EXERCISE PROMPT :: In the material below, the lines to reproduce exactly are the one containing "Vestibüler bozukluk dostu" and all lines after it through the last.

-------- ENTRIES SUPPLIED

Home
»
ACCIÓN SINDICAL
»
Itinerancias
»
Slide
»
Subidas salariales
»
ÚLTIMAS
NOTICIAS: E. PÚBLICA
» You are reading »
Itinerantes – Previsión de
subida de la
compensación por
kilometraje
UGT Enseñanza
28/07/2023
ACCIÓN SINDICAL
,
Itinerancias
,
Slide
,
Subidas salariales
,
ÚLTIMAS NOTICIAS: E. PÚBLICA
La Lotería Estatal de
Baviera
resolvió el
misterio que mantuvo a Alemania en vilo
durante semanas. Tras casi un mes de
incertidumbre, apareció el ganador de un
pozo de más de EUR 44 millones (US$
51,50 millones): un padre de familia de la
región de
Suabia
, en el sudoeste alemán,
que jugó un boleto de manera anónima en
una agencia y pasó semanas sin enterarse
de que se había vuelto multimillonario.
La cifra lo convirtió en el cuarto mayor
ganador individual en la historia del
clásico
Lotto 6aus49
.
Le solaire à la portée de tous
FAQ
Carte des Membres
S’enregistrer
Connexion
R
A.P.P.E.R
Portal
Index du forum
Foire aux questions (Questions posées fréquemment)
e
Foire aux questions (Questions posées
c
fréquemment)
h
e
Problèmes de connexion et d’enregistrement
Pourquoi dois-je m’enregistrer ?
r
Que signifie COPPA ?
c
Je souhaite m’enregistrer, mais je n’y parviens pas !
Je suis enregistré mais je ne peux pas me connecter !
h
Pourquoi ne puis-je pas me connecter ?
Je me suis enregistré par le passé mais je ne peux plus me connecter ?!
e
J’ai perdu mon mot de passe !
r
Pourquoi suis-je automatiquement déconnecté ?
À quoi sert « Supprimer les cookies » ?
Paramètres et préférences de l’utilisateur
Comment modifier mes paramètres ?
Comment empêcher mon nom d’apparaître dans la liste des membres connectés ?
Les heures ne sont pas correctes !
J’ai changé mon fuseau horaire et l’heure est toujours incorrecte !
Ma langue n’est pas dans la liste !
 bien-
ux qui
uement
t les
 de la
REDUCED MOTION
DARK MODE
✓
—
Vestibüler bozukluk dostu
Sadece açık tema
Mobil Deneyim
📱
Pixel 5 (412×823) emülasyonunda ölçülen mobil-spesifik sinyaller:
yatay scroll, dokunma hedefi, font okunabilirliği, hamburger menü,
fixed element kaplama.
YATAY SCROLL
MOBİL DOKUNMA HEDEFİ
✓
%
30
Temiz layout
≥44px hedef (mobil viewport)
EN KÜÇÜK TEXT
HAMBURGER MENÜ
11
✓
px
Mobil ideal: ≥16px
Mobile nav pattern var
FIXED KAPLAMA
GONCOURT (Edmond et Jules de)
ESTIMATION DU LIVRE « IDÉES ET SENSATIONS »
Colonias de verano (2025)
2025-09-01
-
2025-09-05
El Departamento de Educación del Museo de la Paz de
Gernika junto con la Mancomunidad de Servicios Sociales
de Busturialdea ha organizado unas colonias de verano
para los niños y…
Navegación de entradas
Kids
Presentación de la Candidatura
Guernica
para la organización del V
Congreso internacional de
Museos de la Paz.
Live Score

----------------

OUTPUT OF THE TASK ::
Vestibüler bozukluk dostu
Sadece açık tema
Mobil Deneyim
📱
Pixel 5 (412×823) emülasyonunda ölçülen mobil-spesifik sinyaller:
yatay scroll, dokunma hedefi, font okunabilirliği, hamburger menü,
fixed element kaplama.
YATAY SCROLL
MOBİL DOKUNMA HEDEFİ
✓
%
30
Temiz layout
≥44px hedef (mobil viewport)
EN KÜÇÜK TEXT
HAMBURGER MENÜ
11
✓
px
Mobil ideal: ≥16px
Mobile nav pattern var
FIXED KAPLAMA
GONCOURT (Edmond et Jules de)
ESTIMATION DU LIVRE « IDÉES ET SENSATIONS »
Colonias de verano (2025)
2025-09-01
-
2025-09-05
El Departamento de Educación del Museo de la Paz de
Gernika junto con la Mancomunidad de Servicios Sociales
de Busturialdea ha organizado unas colonias de verano
para los niños y…
Navegación de entradas
Kids
Presentación de la Candidatura
Guernica
para la organización del V
Congreso internacional de
Museos de la Paz.
Live Score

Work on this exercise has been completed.